## ASSIGNED TASK
Each entry must be given again exactly; images do not belong in the copy.

## Extracted page text data

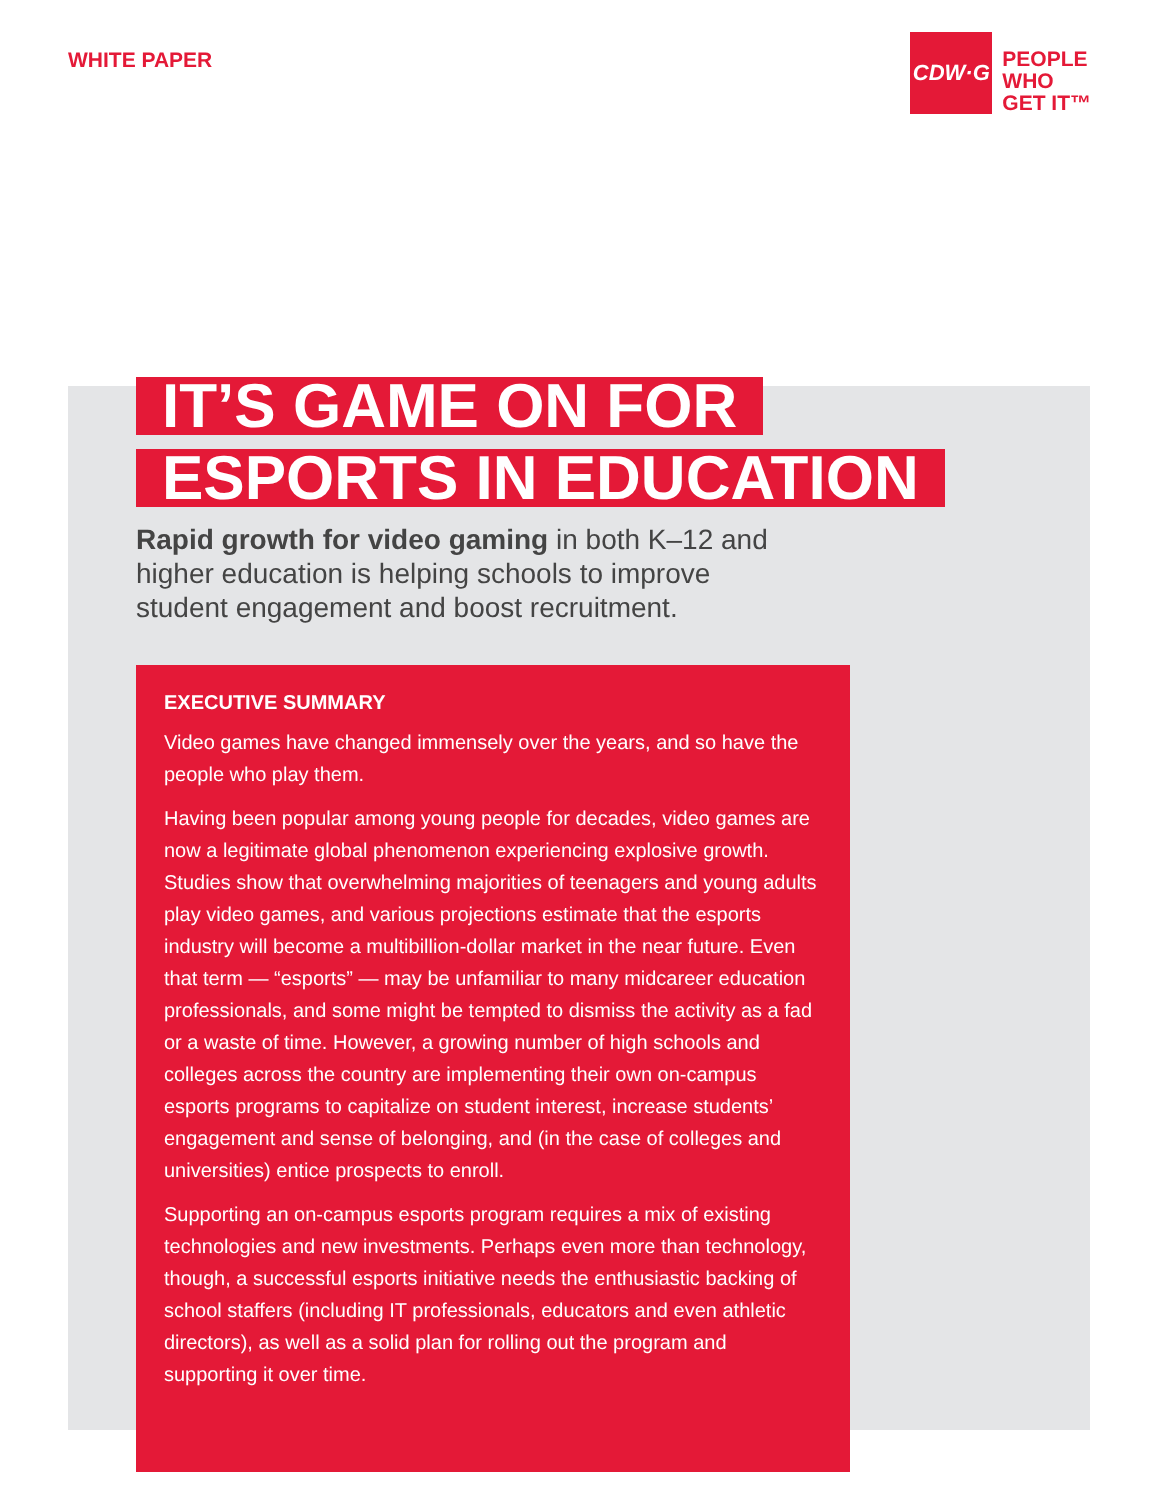WHITE PAPER
CDW·G
PEOPLE
WHO
GET IT™
IT’S GAME ON FOR
ESPORTS IN EDUCATION
Rapid growth for video gaming in both K–12 and higher education is helping schools to improve student engagement and boost recruitment.
EXECUTIVE SUMMARY
Video games have changed immensely over the years, and so have the people who play them.
Having been popular among young people for decades, video games are now a legitimate global phenomenon experiencing explosive growth. Studies show that overwhelming majorities of teenagers and young adults play video games, and various projections estimate that the esports industry will become a multibillion-dollar market in the near future. Even that term — “esports” — may be unfamiliar to many midcareer education professionals, and some might be tempted to dismiss the activity as a fad or a waste of time. However, a growing number of high schools and colleges across the country are implementing their own on-campus esports programs to capitalize on student interest, increase students’ engagement and sense of belonging, and (in the case of colleges and universities) entice prospects to enroll.
Supporting an on-campus esports program requires a mix of existing technologies and new investments. Perhaps even more than technology, though, a successful esports initiative needs the enthusiastic backing of school staffers (including IT professionals, educators and even athletic directors), as well as a solid plan for rolling out the program and supporting it over time.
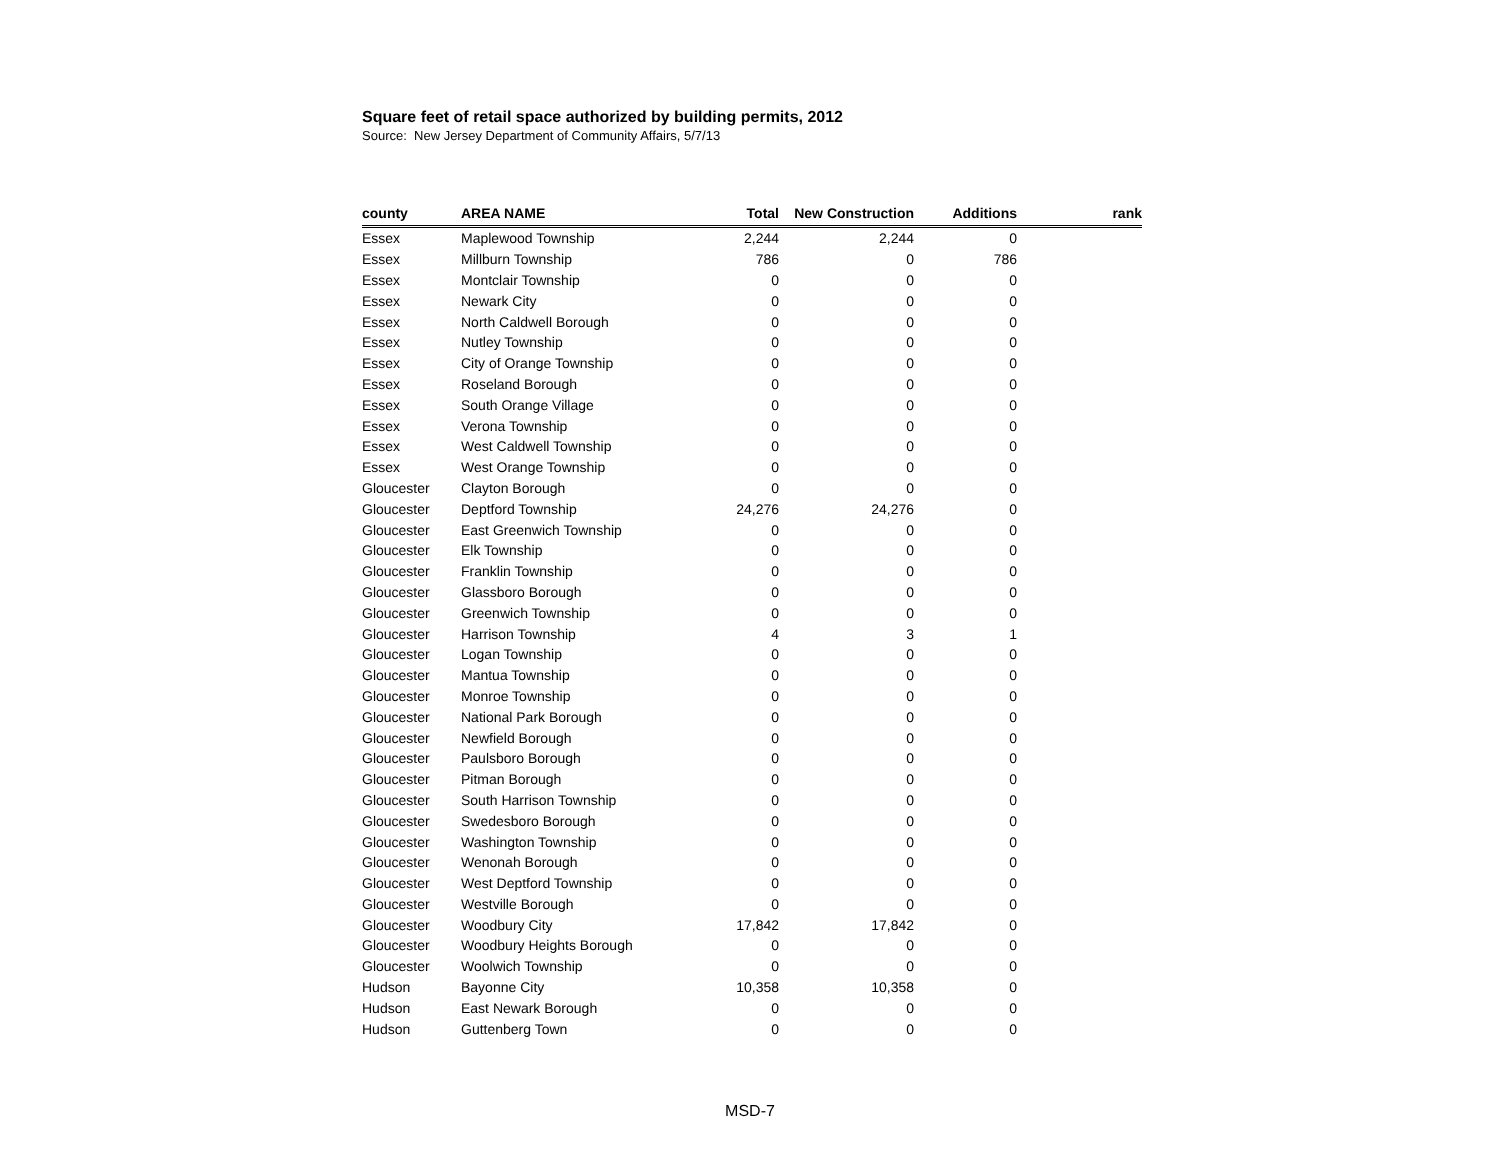Square feet of retail space authorized by building permits, 2012
Source: New Jersey Department of Community Affairs, 5/7/13
| county | AREA NAME | Total | New Construction | Additions | rank |
| --- | --- | --- | --- | --- | --- |
| Essex | Maplewood Township | 2,244 | 2,244 | 0 | |
| Essex | Millburn Township | 786 | 0 | 786 | |
| Essex | Montclair Township | 0 | 0 | 0 | |
| Essex | Newark City | 0 | 0 | 0 | |
| Essex | North Caldwell Borough | 0 | 0 | 0 | |
| Essex | Nutley Township | 0 | 0 | 0 | |
| Essex | City of Orange Township | 0 | 0 | 0 | |
| Essex | Roseland Borough | 0 | 0 | 0 | |
| Essex | South Orange Village | 0 | 0 | 0 | |
| Essex | Verona Township | 0 | 0 | 0 | |
| Essex | West Caldwell Township | 0 | 0 | 0 | |
| Essex | West Orange Township | 0 | 0 | 0 | |
| Gloucester | Clayton Borough | 0 | 0 | 0 | |
| Gloucester | Deptford Township | 24,276 | 24,276 | 0 | |
| Gloucester | East Greenwich Township | 0 | 0 | 0 | |
| Gloucester | Elk Township | 0 | 0 | 0 | |
| Gloucester | Franklin Township | 0 | 0 | 0 | |
| Gloucester | Glassboro Borough | 0 | 0 | 0 | |
| Gloucester | Greenwich Township | 0 | 0 | 0 | |
| Gloucester | Harrison Township | 4 | 3 | 1 | |
| Gloucester | Logan Township | 0 | 0 | 0 | |
| Gloucester | Mantua Township | 0 | 0 | 0 | |
| Gloucester | Monroe Township | 0 | 0 | 0 | |
| Gloucester | National Park Borough | 0 | 0 | 0 | |
| Gloucester | Newfield Borough | 0 | 0 | 0 | |
| Gloucester | Paulsboro Borough | 0 | 0 | 0 | |
| Gloucester | Pitman Borough | 0 | 0 | 0 | |
| Gloucester | South Harrison Township | 0 | 0 | 0 | |
| Gloucester | Swedesboro Borough | 0 | 0 | 0 | |
| Gloucester | Washington Township | 0 | 0 | 0 | |
| Gloucester | Wenonah Borough | 0 | 0 | 0 | |
| Gloucester | West Deptford Township | 0 | 0 | 0 | |
| Gloucester | Westville Borough | 0 | 0 | 0 | |
| Gloucester | Woodbury City | 17,842 | 17,842 | 0 | |
| Gloucester | Woodbury Heights Borough | 0 | 0 | 0 | |
| Gloucester | Woolwich Township | 0 | 0 | 0 | |
| Hudson | Bayonne City | 10,358 | 10,358 | 0 | |
| Hudson | East Newark Borough | 0 | 0 | 0 | |
| Hudson | Guttenberg Town | 0 | 0 | 0 | |
MSD-7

## RESPONSE
WHITE PAPER
CDW·G
PEOPLE
WHO
GET IT™
IT’S GAME ON FOR
ESPORTS IN EDUCATION
Rapid growth for video gaming in both K–12 and higher education is helping schools to improve student engagement and boost recruitment.
EXECUTIVE SUMMARY
Video games have changed immensely over the years, and so have the people who play them.
Having been popular among young people for decades, video games are now a legitimate global phenomenon experiencing explosive growth. Studies show that overwhelming majorities of teenagers and young adults play video games, and various projections estimate that the esports industry will become a multibillion-dollar market in the near future. Even that term — “esports” — may be unfamiliar to many midcareer education professionals, and some might be tempted to dismiss the activity as a fad or a waste of time. However, a growing number of high schools and colleges across the country are implementing their own on-campus esports programs to capitalize on student interest, increase students’ engagement and sense of belonging, and (in the case of colleges and universities) entice prospects to enroll.
Supporting an on-campus esports program requires a mix of existing technologies and new investments. Perhaps even more than technology, though, a successful esports initiative needs the enthusiastic backing of school staffers (including IT professionals, educators and even athletic directors), as well as a solid plan for rolling out the program and supporting it over time.
Square feet of retail space authorized by building permits, 2012
Source: New Jersey Department of Community Affairs, 5/7/13
| county | AREA NAME | Total | New Construction | Additions | rank |
| --- | --- | --- | --- | --- | --- |
| Essex | Maplewood Township | 2,244 | 2,244 | 0 | |
| Essex | Millburn Township | 786 | 0 | 786 | |
| Essex | Montclair Township | 0 | 0 | 0 | |
| Essex | Newark City | 0 | 0 | 0 | |
| Essex | North Caldwell Borough | 0 | 0 | 0 | |
| Essex | Nutley Township | 0 | 0 | 0 | |
| Essex | City of Orange Township | 0 | 0 | 0 | |
| Essex | Roseland Borough | 0 | 0 | 0 | |
| Essex | South Orange Village | 0 | 0 | 0 | |
| Essex | Verona Township | 0 | 0 | 0 | |
| Essex | West Caldwell Township | 0 | 0 | 0 | |
| Essex | West Orange Township | 0 | 0 | 0 | |
| Gloucester | Clayton Borough | 0 | 0 | 0 | |
| Gloucester | Deptford Township | 24,276 | 24,276 | 0 | |
| Gloucester | East Greenwich Township | 0 | 0 | 0 | |
| Gloucester | Elk Township | 0 | 0 | 0 | |
| Gloucester | Franklin Township | 0 | 0 | 0 | |
| Gloucester | Glassboro Borough | 0 | 0 | 0 | |
| Gloucester | Greenwich Township | 0 | 0 | 0 | |
| Gloucester | Harrison Township | 4 | 3 | 1 | |
| Gloucester | Logan Township | 0 | 0 | 0 | |
| Gloucester | Mantua Township | 0 | 0 | 0 | |
| Gloucester | Monroe Township | 0 | 0 | 0 | |
| Gloucester | National Park Borough | 0 | 0 | 0 | |
| Gloucester | Newfield Borough | 0 | 0 | 0 | |
| Gloucester | Paulsboro Borough | 0 | 0 | 0 | |
| Gloucester | Pitman Borough | 0 | 0 | 0 | |
| Gloucester | South Harrison Township | 0 | 0 | 0 | |
| Gloucester | Swedesboro Borough | 0 | 0 | 0 | |
| Gloucester | Washington Township | 0 | 0 | 0 | |
| Gloucester | Wenonah Borough | 0 | 0 | 0 | |
| Gloucester | West Deptford Township | 0 | 0 | 0 | |
| Gloucester | Westville Borough | 0 | 0 | 0 | |
| Gloucester | Woodbury City | 17,842 | 17,842 | 0 | |
| Gloucester | Woodbury Heights Borough | 0 | 0 | 0 | |
| Gloucester | Woolwich Township | 0 | 0 | 0 | |
| Hudson | Bayonne City | 10,358 | 10,358 | 0 | |
| Hudson | East Newark Borough | 0 | 0 | 0 | |
| Hudson | Guttenberg Town | 0 | 0 | 0 | |
MSD-7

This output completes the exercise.